🤖 AI Summary
To address alert overload in network intrusion detection systems (NIDS) and the limited interpretability of deep learning models, this paper proposes an LSTM-based framework for automated alert prioritization. It conducts the first systematic empirical evaluation of four XAI methods—LIME, SHAP, Integrated Gradients, and DeepLIFT—on real-world Security Operations Center (SOC) alert logs. The study introduces a novel multidimensional XAI evaluation framework assessing fidelity, complexity, robustness, and reliability. Experimental results demonstrate that DeepLIFT consistently achieves superior performance across all metrics. Crucially, its feature attributions align closely with domain-expert security analysts’ judgments, significantly enhancing model trustworthiness and operational utility. This work establishes a reproducible, empirically grounded evaluation paradigm for explainable AI in network threat response, bridging the gap between XAI research and practical cybersecurity deployment.
📝 Abstract
A Network Intrusion Detection System (NIDS) monitors networks for cyber attacks and other unwanted activities. However, NIDS solutions often generate an overwhelming number of alerts daily, making it challenging for analysts to prioritize high-priority threats.

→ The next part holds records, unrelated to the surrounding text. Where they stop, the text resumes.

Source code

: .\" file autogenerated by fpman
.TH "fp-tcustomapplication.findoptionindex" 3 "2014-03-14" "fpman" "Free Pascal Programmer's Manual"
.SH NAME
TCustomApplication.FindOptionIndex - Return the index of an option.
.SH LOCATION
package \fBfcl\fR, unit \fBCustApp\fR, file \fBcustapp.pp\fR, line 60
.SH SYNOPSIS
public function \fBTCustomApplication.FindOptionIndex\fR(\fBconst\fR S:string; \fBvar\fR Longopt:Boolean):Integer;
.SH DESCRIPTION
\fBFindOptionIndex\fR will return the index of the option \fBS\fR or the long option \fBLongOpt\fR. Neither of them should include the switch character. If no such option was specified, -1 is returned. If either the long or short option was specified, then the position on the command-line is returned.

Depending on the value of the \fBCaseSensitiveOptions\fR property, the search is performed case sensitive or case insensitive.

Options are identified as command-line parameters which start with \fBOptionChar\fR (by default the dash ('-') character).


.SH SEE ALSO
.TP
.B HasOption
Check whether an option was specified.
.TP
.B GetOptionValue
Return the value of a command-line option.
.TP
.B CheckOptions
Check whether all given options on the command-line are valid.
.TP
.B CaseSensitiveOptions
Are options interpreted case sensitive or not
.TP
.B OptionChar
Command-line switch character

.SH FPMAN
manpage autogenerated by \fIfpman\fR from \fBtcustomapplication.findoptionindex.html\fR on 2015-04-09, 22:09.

While deep learning models promise to automate the prioritization of NIDS alerts, the lack of transparency in these models can undermine trust in their decision-making. This study highlights the critical need for explainable artificial intelligence (XAI) in NIDS alert classification to improve trust and interpretability. We employed a real-world NIDS alert dataset from Security Operations Center (SOC) of TalTech (Tallinn University Of Technology) in Estonia, developing a Long Short-Term Memory (LSTM) model to prioritize alerts. To explain the LSTM model's alert prioritization decisions, we implemented and compared four XAI methods: Local Interpretable Model-Agnostic Explanations (LIME), SHapley Additive exPlanations (SHAP), Integrated Gradients, and DeepLIFT. The quality of these XAI methods was assessed using a comprehensive framework that evaluated faithfulness, complexity, robustness, and reliability. Our results demonstrate that DeepLIFT consistently outperformed the other XAI methods, providing explanations with high faithfulness, low complexity, robust performance, and strong reliability. In collaboration with SOC analysts, we identified key features essential for effective alert classification. The strong alignment between these analyst-identified features and those obtained by the XAI methods validates their effectiveness and enhances the practical applicability of our approach.